Artık sud'ün Fransızca içindeki anlamı hakkında daha fazla bilgi sahibi olduğunuza göre, seçilen örnekler aracılığıyla bunların nasıl kullanılacağını ve nasıl yapılacağını öğrenebilirsiniz. onları okuyun. Ve önerdiğimiz ilgili kelimeleri öğrenmeyi unutmayın. Web sitemiz sürekli olarak yeni kelimeler ve yeni örneklerle güncellenmektedir, böylece bilmediğiniz diğer kelimelerin anlamlarını Fransızca içinde arayabilirsiniz.

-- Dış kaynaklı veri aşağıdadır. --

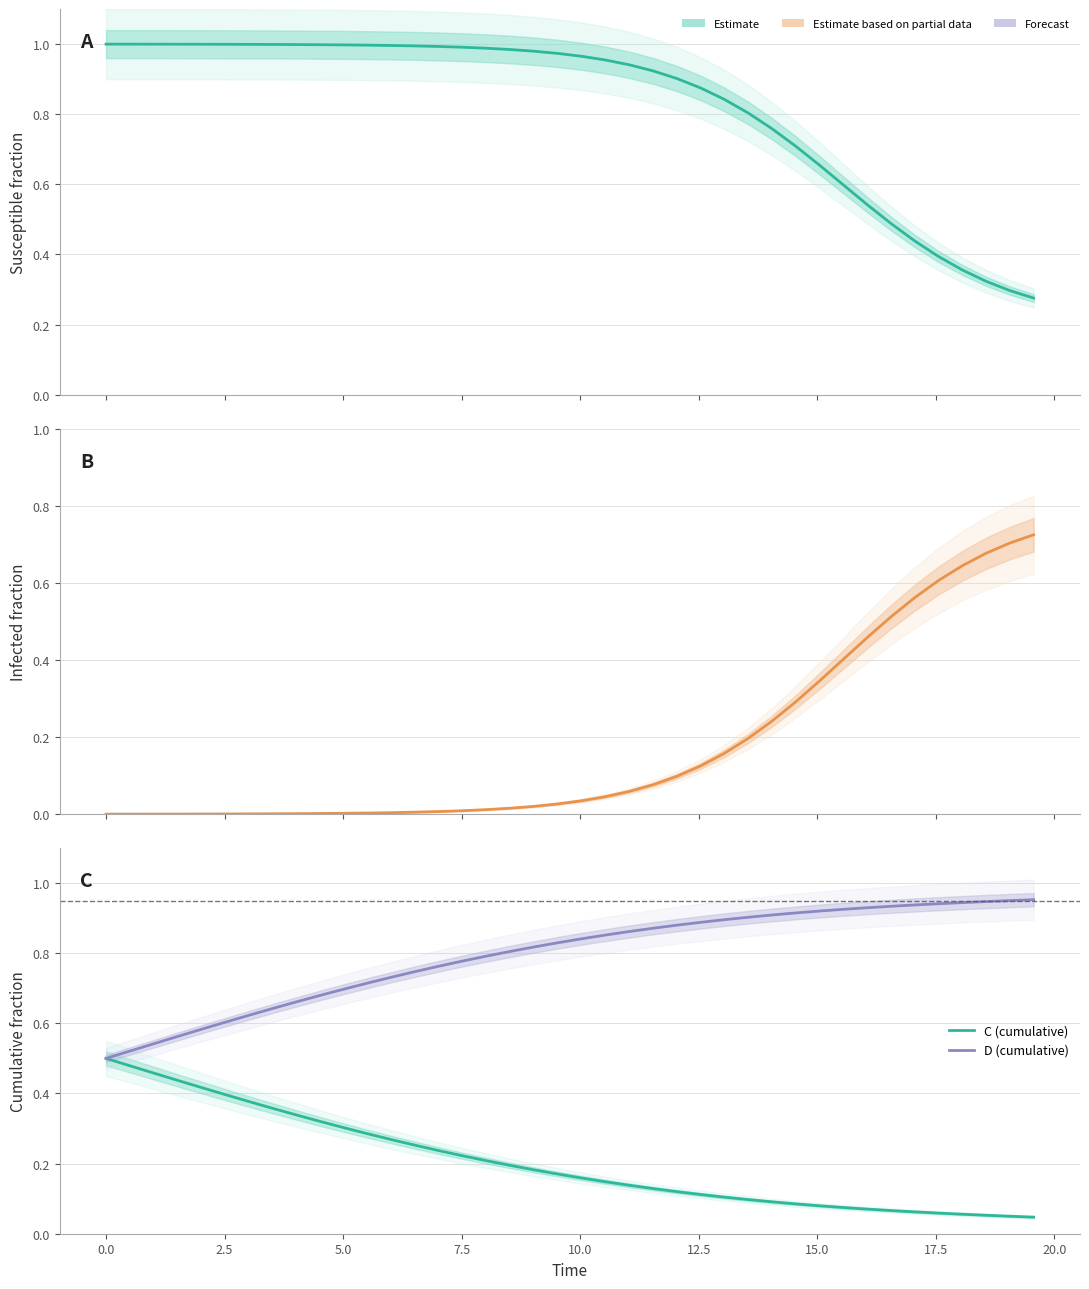

Is the value of C (cumulative) at 14 greater than the value of Infected (I) at 36?

No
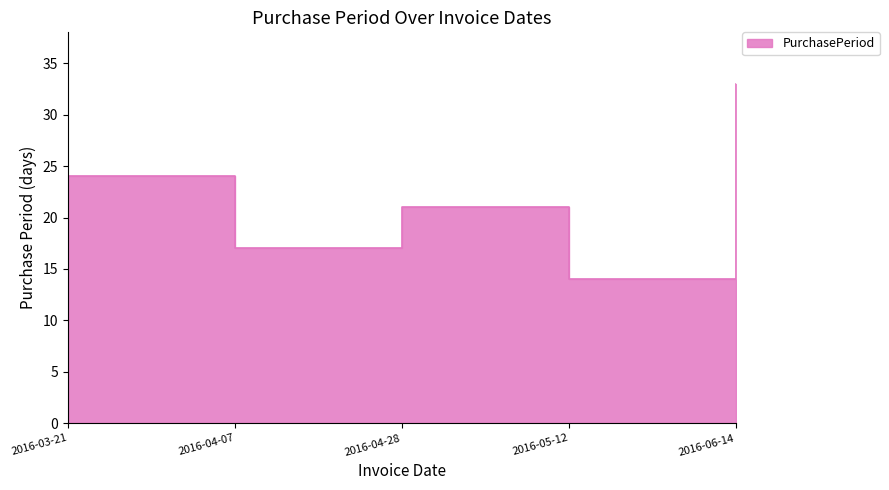

What is the label of the 3rd point from the right?

2016-04-28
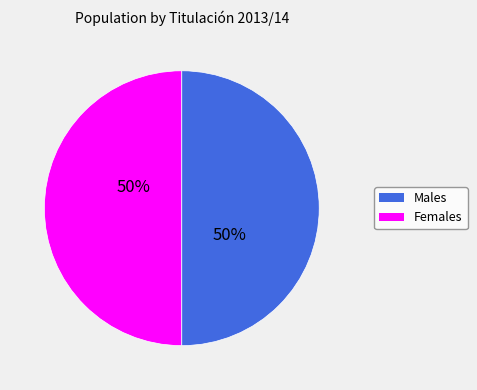

To the nearest percent, what is the average slice percentage?

50%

Fransızca hakkında bilginiz var mı

Fransızca (le français) bir Roman dilidir. İtalyanca, Portekizce ve İspanyolca gibi, bir zamanlar Roma İmparatorluğu'nda kullanılan popüler Latince'den gelir. Fransızca konuşan bir kişi veya ülke "Francophone" olarak adlandırılabilir. Fransızca 29 ülkede resmi dildir. Fransızca, Avrupa Birliği'nde en çok konuşulan dördüncü ana dildir. Fransızca, İngilizce ve Almanca'dan sonra AB'de üçüncü sırada yer alır ve İngilizce'den sonra en yaygın olarak öğretilen ikinci dildir. Dünyanın Fransızca konuşan nüfusunun çoğunluğu, birinci veya ikinci dil olarak Fransızca konuşabilen 34 ülke ve bölgeden yaklaşık 141 milyon Afrikalı ile Afrika'da yaşıyor. Fransızca, Kanada'da İngilizce'den sonra en çok konuşulan ikinci dildir ve her ikisi de federal düzeyde resmi dildir. 9,5 milyon kişinin veya %29'unun birinci dili ve 2,07 milyon kişinin veya tüm Kanada nüfusunun %6'sının ikinci dilidir. Diğer kıtaların aksine, Fransızcanın Asya'da popülaritesi yoktur. Şu anda, Asya'daki hiçbir ülke Fransızca'yı resmi dil olarak tanımıyor.